Informal online anecdotal reports have described ETH-LAD as highly visual, introspective, and sometimes more "analytical" or "neutral" than LSD, but have also reported heavier body load and stronger physical side effects such as nausea and discomfort especially at high doses. Other reported effects have included positive after-effects like increased creativity and well-being as well as adverse reactions such as confusion, emotional distress, and rarely severe agitation and paranoia.

==Overdose==
A case report of ETH-LAD overdose has been published. The symptoms were rated as moderate to severe and included acute aggression, agitation, unconsciousness, multiple traumatic injuries, metabolic disturbances, and persistent psychosis. Some of the findings were described as unexpected and it was concluded that ETH-LAD may lead to severe toxic effects in overdose in contrast to LSD which is generally well-tolerated. Treatment included benzodiazepines and dexmedetomidine for sedation, antipsychotics for psychotic symptoms, and intensive care for physical complications.

==Pharmacology==
===Pharmacodynamics===
ETH-LAD acts as a serotonin receptor agonist, including of the serotonin 5-HT_{2A} receptor. It shows greater potency and efficacy as a serotonin 5-HT_{2A} receptor agonist than LSD in vitro. In addition to the serotonin 5-HT_{2A} receptor, the drug binds with high affinity to the serotonin 5-HT_{1A} and 5-HT_{2C} receptors. Like LSD, ETH-LAD also binds with lower affinity to the dopamine D_{1}, D_{2}, D_{3}, D_{4}, and D_{5} receptors.

ETH-LAD shows psychedelic-like effects in animals, specifically rodent drug discrimination tests. It is about 1.6- to 2.3-fold more potent than LSD in these tests. Similarly to LSD, ETH-LAD shows moderate anti-inflammatory effects in preclinical research, but with slightly higher potency.

===Pharmacokinetics===
The in-vitro metabolism of ETH-LAD has been studied.

==Chemistry==
ETH-LAD, also known as 9,10-didehydro-N,N,6-triethylergoline-8β-carboxamide or as 6-ethyl-6-nor-LSD, is a substituted lysergamide derivative related to lysergic acid diethylamide (LSD; also known as METH-LAD). It is the 6-ethyl derivative of nor-LSD (6-nor-LSD; H-LAD) and is the derivative of LSD with an ethyl group instead of methyl group at the 6 position of the ergoline ring system.

===Properties===
According to Alexander Shulgin, ETH-LAD may be chemically unstable in solution.

===Synthesis===
The chemical synthesis of ETH-LAD has been described.

===Analogues===
Analogues of ETH-LAD include nor-LSD, LSD, PRO-LAD, IP-LAD, AL-LAD, FLUORETH-LAD, and CE-LAD, among others. 1P-ETH-LAD, a prodrug of ETH-LAD, has been developed and encountered as a novel designer drug.

==History==
ETH-LAD was first described in the scientific literature by Tetsukichi Niwaguchi and colleagues by 1976. Subsequently, its preclinical pharmacology was studied and described by Andrew J. Hoffman and David E. Nichols in 1985. ETH-LAD's properties and effects in humans were assessed by Alexander Shulgin.

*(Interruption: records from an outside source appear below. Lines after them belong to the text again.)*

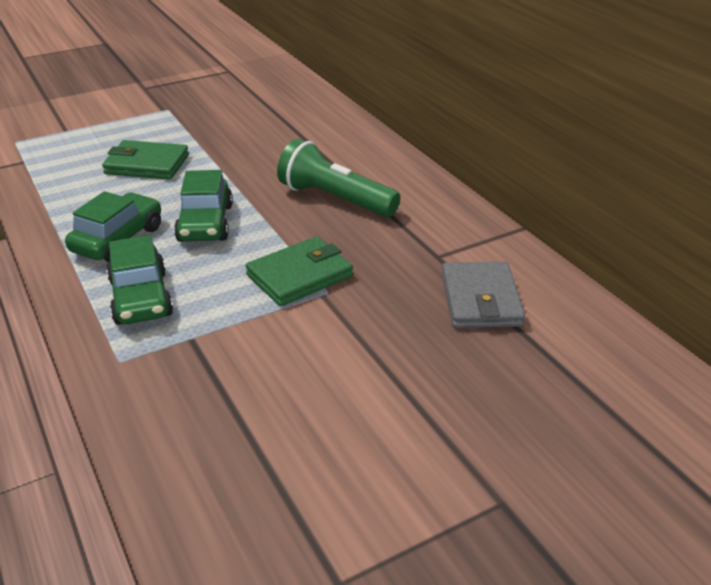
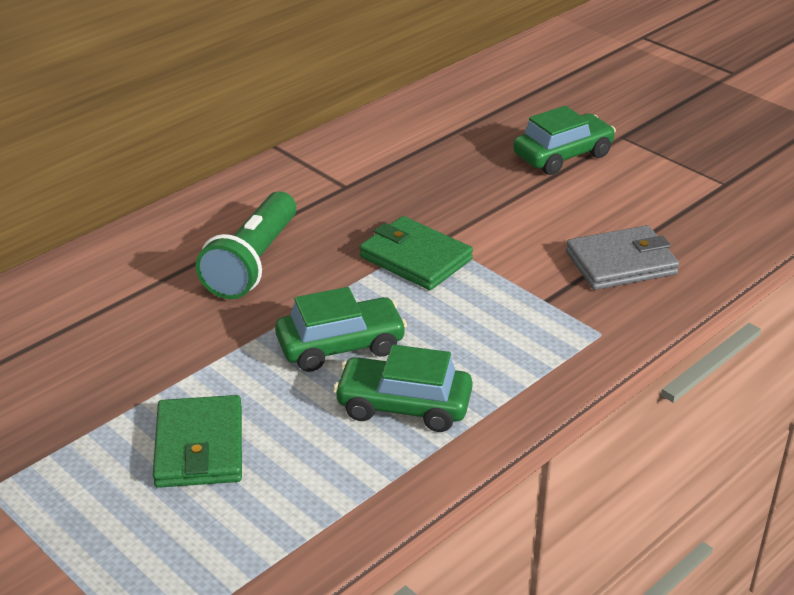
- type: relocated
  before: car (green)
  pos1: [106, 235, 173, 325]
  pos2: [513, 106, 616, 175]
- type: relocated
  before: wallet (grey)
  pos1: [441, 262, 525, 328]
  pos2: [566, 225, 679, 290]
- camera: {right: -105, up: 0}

These observations were reported via personal communication by Nichols in 1986, later described by Shulgin himself in a 1994 literature review, and described in-depth by Shulgin himself in his 1997 book TiHKAL (Tryptamines I Have Known and Loved). ETH-LAD was encountered as a novel designer drug in Europe by 2016.

==Society and culture==
===Legal status===
====Canada====
ETH-LAD is not a controlled substance in Canada as of 2025.

====Switzerland====
ETH-LAD is illegal in Switzerland as of December 2015.

====United Kingdom====
On June 10, 2014, the United Kingdom Advisory Council on the Misuse of Drugs (ACMD) recommended that ETH-LAD be specifically named in the UK Misuse of Drugs Act as a class A drug despite not identifying it as ever having been sold or any harm associated with its use. The UK Home office accepted this advice and announced a ban of the substance to be enacted on 6 January 2015.

====United States====
ETH-LAD is not an explicitly controlled substance in the United States. However, it could be considered a controlled substance under the Federal Analogue Act if intended for human consumption.